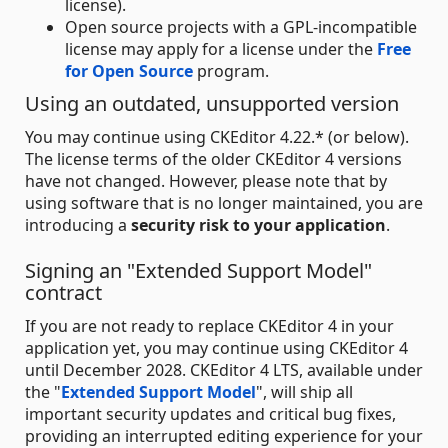
license).
Open source projects with a GPL-incompatible
license may apply for a license under the
Free
for Open Source
program.
Using an outdated, unsupported version
You may continue using CKEditor 4.22.* (or below).
The license terms of the older CKEditor 4 versions
have not changed. However, please note that by
using software that is no longer maintained, you are
introducing a
security risk to your application
.
Signing an "Extended Support Model"
contract
If you are not ready to replace CKEditor 4 in your
application yet, you may continue using CKEditor 4
until December 2028. CKEditor 4 LTS, available under
the "
Extended Support Model
", will ship all
important security updates and critical bug fixes,
providing an interrupted editing experience for your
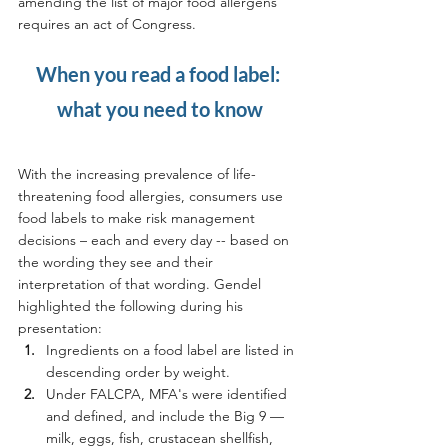
amending the list of major food allergens 
requires an act of Congress.
When you read a food label: 
what you need to know
With the increasing prevalence of life-
threatening food allergies, consumers use 
food labels to make risk management 
decisions – each and every day -- based on 
the wording they see and their 
interpretation of that wording. Gendel 
highlighted the following during his 
presentation:
Ingredients on a food label are listed in 
descending order by weight.
Under FALCPA, MFA's were identified 
and defined, and include the Big 9 — 
milk, eggs, fish, crustacean shellfish, 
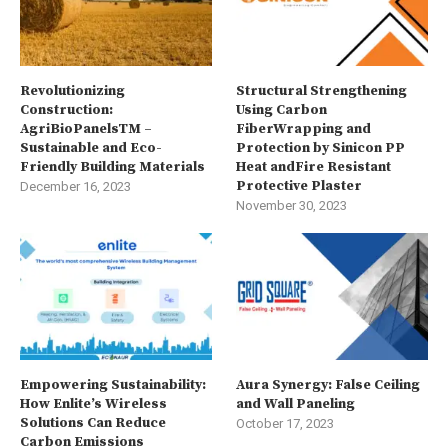
Revolutionizing
Structural Strengthening
Construction:
Using Carbon
AgriBioPanelsTM –
FiberWrapping and
Sustainable and Eco-
Protection by Sinicon PP
Friendly Building Materials
Heat andFire Resistant
Protective Plaster
December 16, 2023
November 30, 2023
Empowering Sustainability:
Aura Synergy: False Ceiling
How Enlite’s Wireless
and Wall Paneling
Solutions Can Reduce
October 17, 2023
Carbon Emissions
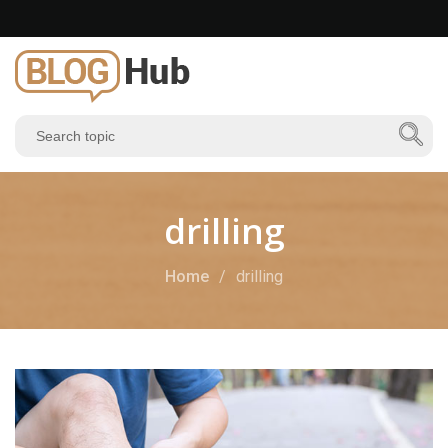
drilling
Home
drilling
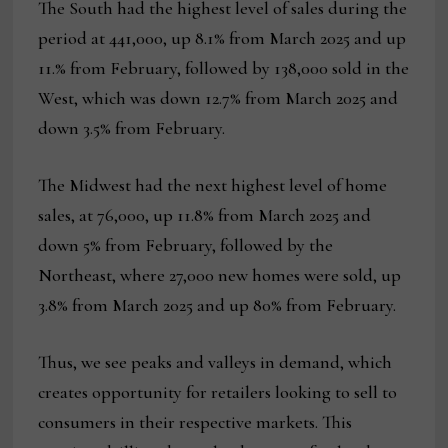
The South had the highest level of sales during the
period at 441,000, up 8.1% from March 2025 and up
11.% from February, followed by 138,000 sold in the
West, which was down 12.7% from March 2025 and
down 3.5% from February.
The Midwest had the next highest level of home
sales, at 76,000, up 11.8% from March 2025 and
down 5% from February, followed by the
Northeast, where 27,000 new homes were sold, up
3.8% from March 2025 and up 80% from February.
Thus, we see peaks and valleys in demand, which
creates opportunity for retailers looking to sell to
consumers in their respective markets. This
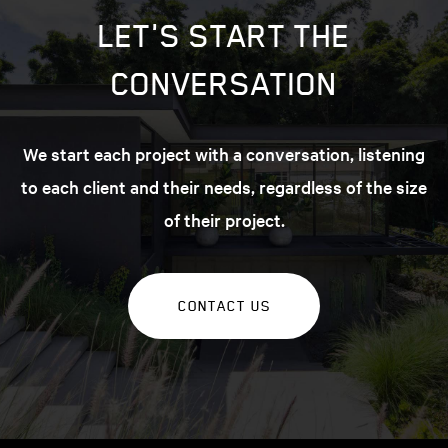
LET'S START THE
CONVERSATION
We start each project with a conversation, listening
to each client and their needs, regardless of the size
of their project.
CONTACT US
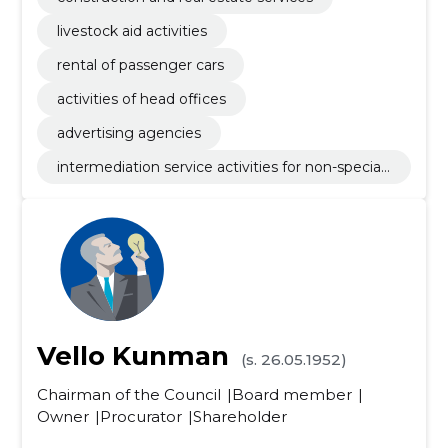
livestock aid activities
rental of passenger cars
activities of head offices
advertising agencies
intermediation service activities for non-speciali
sed retail sale
Vello Kunman
(s. 26.05.1952)
Chairman of the Council
Board member
Owner
Procurator
Shareholder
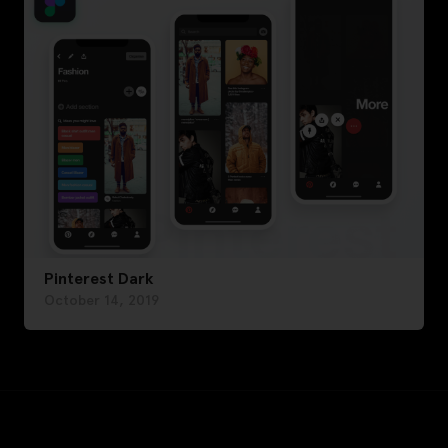
Pinterest Dark
October 14, 2019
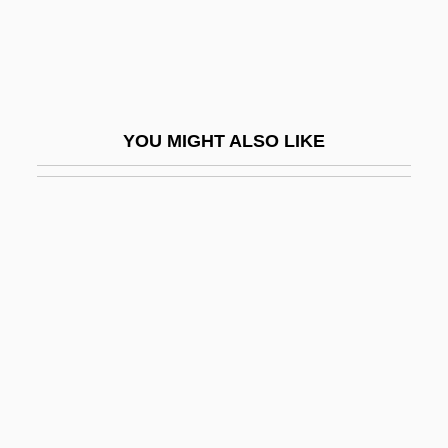
Sea Heaths
Sea Horses
Sea Hound
Sea Interludes, Four
YOU MIGHT ALSO LIKE
Sea Islanders
Sea Islands
Sea Kale
Sea Lavender
Sea Legs
Sea Lettuce
Sea Level Change
Sea Level Rise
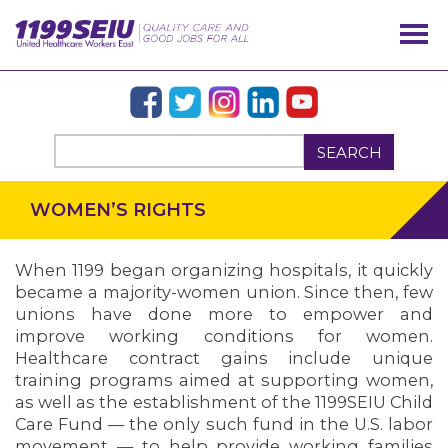
SEARCH
WOMEN’S RIGHTS
When 1199 began organizing hospitals, it quickly
became a majority-women union. Since then, few
unions have done more to empower and
improve working conditions for women.
Healthcare contract gains include unique
training programs aimed at supporting women,
as well as the establishment of the 1199SEIU Child
Care Fund — the only such fund in the U.S. labor
OUR ISSUES
movement — to help provide working families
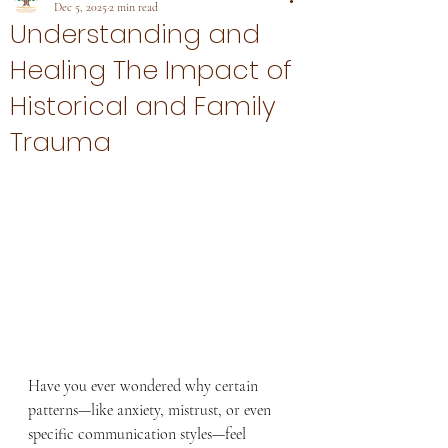
Dec 5, 2025
2 min read
Understanding and
Healing The Impact of
Historical and Family
Trauma
Have you ever wondered why certain 
patterns—like anxiety, mistrust, or even 
specific communication styles—feel 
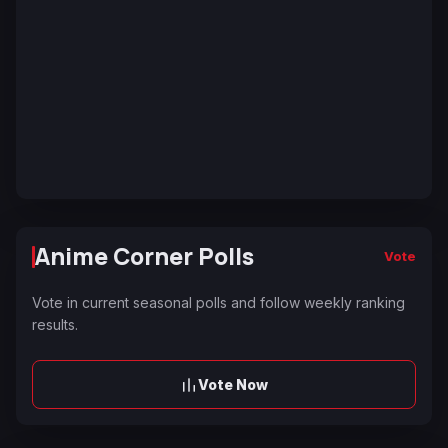
Anime Corner Polls
Vote
Vote in current seasonal polls and follow weekly ranking
results.
Vote Now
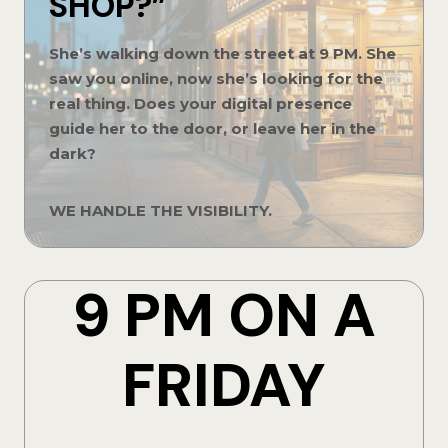
SHOP?”
She’s walking down the street at 9 PM. She
saw you online, now she’s looking for the
real thing. Does your digital presence
guide her to the door, or leave her in the
dark?
WE HANDLE THE VISIBILITY.
9 PM ON A
FRIDAY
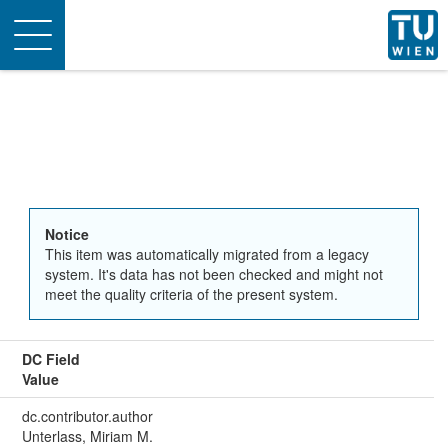
Toggle
navigation
Notice
This item was automatically migrated from a legacy
system. It's data has not been checked and might not
meet the quality criteria of the present system.
DC Field
Value
dc.contributor.author
Unterlass, Miriam M.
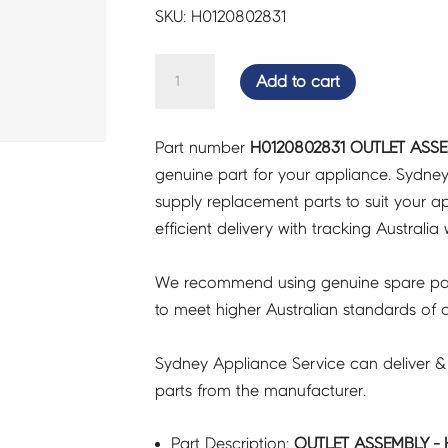
SKU: H0120802831
OUTLET
Add to cart
ASSEMBLY
-
Part number
H0120802831 OUTLET ASSE
H0120802831
genuine part for your appliance. Sydne
quantity
supply replacement parts to suit your ap
efficient delivery with tracking Australia 
We recommend using genuine spare pa
to meet higher Australian standards of qu
Sydney Appliance Service can deliver &
parts from the manufacturer.
Part Description:
OUTLET ASSEMBLY - 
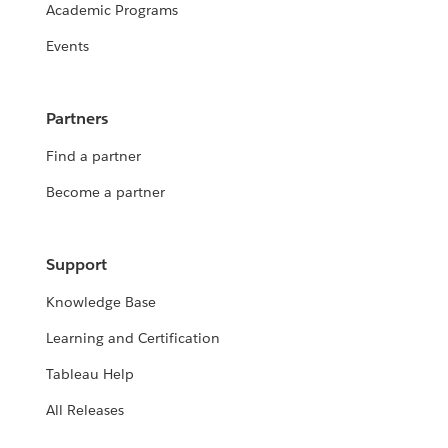
Academic Programs
Events
Partners
Find a partner
Become a partner
Support
Knowledge Base
Learning and Certification
Tableau Help
All Releases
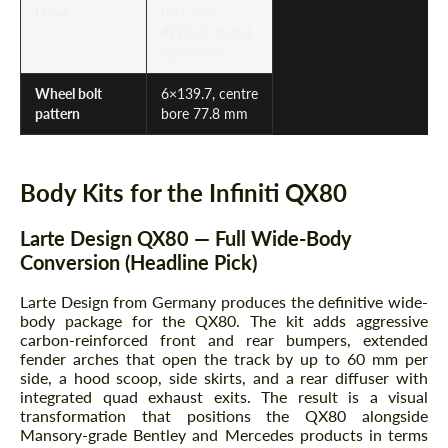
Drive
Part-time
4WD, 7-speed
automatic
Wheel bolt
6×139.7, centre
pattern
bore 77.8 mm
Body Kits for the Infiniti QX80
Larte Design QX80 — Full Wide-Body
Conversion (Headline Pick)
Larte Design from Germany produces the definitive wide-
body package for the QX80. The kit adds aggressive
carbon-reinforced front and rear bumpers, extended
fender arches that open the track by up to 60 mm per
side, a hood scoop, side skirts, and a rear diffuser with
integrated quad exhaust exits. The result is a visual
transformation that positions the QX80 alongside
Mansory-grade Bentley and Mercedes products in terms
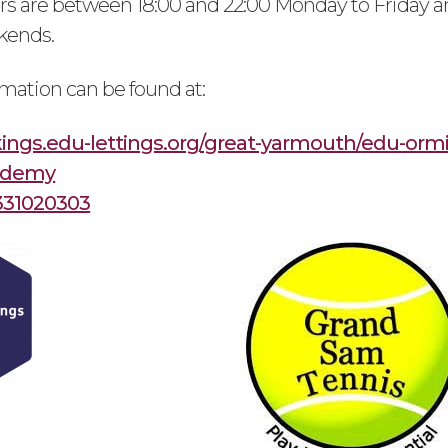
s are between 18:00 and 22:00 Monday to Friday a
kends.
rmation can be found at:
kings.edu-lettings.org/great-yarmouth/edu-orm
ademy
331020303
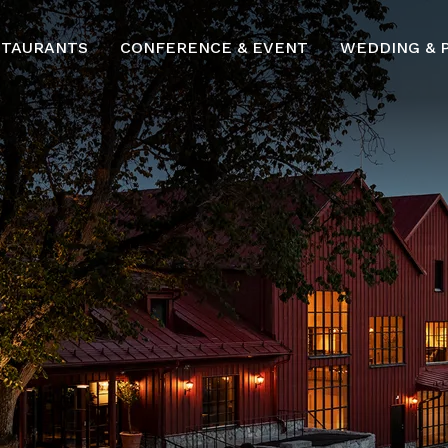
STAURANTS
CONFERENCE & EVENT
WEDDING &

------

TASK REQUIREMENTS: Only a number should come back: the count of lines above that include "terms".

RESPONSE BOX: 2